Copyright © 2014 Rajitha Gurijala and Malla Reddy Perati. This is an open access article distributed under the Creative Commons Attribution License, which permits unrestricted use, distribution, and reproduction in any medium, provided the original work is properly cited.

Abstract

This paper deals with axially symmetric vibrations of composite poroelastic spherical shell consisting of two spherical shells (inner one and outer one), each of which retains its own distinctive properties. The frequency equations for pervious and impervious surfaces are obtained within the framework of Biot’s theory of wave propagation in poroelastic solids. Nondimensional frequency against the ratio of outer and inner radii is computed for two types of sandstone spherical shells and the results are presented graphically. From the graphs, nondimensional frequency values are periodic in nature, but in the case of ring modes, frequency values increase with the increase of the ratio.
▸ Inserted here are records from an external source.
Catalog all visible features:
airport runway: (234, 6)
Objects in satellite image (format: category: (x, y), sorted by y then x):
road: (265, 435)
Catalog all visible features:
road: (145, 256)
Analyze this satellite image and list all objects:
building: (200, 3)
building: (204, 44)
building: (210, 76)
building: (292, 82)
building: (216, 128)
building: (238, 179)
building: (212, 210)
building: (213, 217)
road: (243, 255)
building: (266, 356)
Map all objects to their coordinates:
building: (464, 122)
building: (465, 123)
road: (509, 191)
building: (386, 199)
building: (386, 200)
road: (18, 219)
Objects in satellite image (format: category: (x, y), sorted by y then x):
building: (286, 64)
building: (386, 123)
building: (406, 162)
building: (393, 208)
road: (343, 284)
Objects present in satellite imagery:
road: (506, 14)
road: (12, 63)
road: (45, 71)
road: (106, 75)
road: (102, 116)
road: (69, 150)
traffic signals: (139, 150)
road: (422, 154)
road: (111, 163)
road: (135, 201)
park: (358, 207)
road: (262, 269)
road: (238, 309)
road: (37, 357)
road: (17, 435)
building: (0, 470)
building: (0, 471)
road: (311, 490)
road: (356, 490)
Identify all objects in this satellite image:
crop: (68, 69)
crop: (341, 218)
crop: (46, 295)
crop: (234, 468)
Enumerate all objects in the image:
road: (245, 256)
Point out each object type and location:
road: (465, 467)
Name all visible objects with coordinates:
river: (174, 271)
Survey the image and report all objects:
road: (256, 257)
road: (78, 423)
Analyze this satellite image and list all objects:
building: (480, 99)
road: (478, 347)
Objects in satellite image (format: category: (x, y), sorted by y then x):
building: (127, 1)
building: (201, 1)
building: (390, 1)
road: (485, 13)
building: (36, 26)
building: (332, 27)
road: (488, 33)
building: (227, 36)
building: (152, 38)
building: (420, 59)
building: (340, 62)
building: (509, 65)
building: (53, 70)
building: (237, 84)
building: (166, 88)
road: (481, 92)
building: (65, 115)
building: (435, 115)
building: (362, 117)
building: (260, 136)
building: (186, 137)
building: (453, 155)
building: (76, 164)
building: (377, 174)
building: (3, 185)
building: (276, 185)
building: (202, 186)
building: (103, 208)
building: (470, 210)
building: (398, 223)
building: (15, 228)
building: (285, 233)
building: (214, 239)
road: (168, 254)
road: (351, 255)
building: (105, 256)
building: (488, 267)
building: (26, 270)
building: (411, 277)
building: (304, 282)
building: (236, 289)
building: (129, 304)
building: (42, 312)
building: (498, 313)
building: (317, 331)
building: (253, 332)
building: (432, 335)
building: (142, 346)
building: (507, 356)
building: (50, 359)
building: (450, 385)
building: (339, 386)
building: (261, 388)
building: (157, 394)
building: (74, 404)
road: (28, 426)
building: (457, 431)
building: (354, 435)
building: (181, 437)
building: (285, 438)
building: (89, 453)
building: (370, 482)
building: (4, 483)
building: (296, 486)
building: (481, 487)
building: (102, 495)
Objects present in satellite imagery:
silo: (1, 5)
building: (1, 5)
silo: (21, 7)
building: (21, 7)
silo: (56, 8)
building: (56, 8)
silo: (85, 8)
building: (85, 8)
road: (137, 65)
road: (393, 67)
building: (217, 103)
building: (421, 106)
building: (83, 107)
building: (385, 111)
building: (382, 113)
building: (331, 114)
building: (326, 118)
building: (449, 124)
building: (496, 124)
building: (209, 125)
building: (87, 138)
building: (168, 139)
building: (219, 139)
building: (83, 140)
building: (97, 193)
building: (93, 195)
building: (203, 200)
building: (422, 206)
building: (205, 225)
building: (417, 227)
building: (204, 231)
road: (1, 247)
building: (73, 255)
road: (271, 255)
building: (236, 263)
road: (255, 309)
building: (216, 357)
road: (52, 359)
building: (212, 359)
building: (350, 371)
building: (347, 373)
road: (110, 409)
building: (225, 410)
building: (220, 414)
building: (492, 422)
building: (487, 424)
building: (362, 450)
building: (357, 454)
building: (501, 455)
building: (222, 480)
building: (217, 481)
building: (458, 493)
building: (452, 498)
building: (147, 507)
The nondimensional phase velocity as a function of wave number is also computed for two types of sandstone spherical shells and for the spherical bone implanted with titanium. In the case of sandstone shells, the trend is periodic and distinct from the case of bone. In the case of bone, when the wave number lies between 2 and 3, the phase velocity values are periodic, and when the wave number lies between 0.1 and 1, the phase velocity values decrease.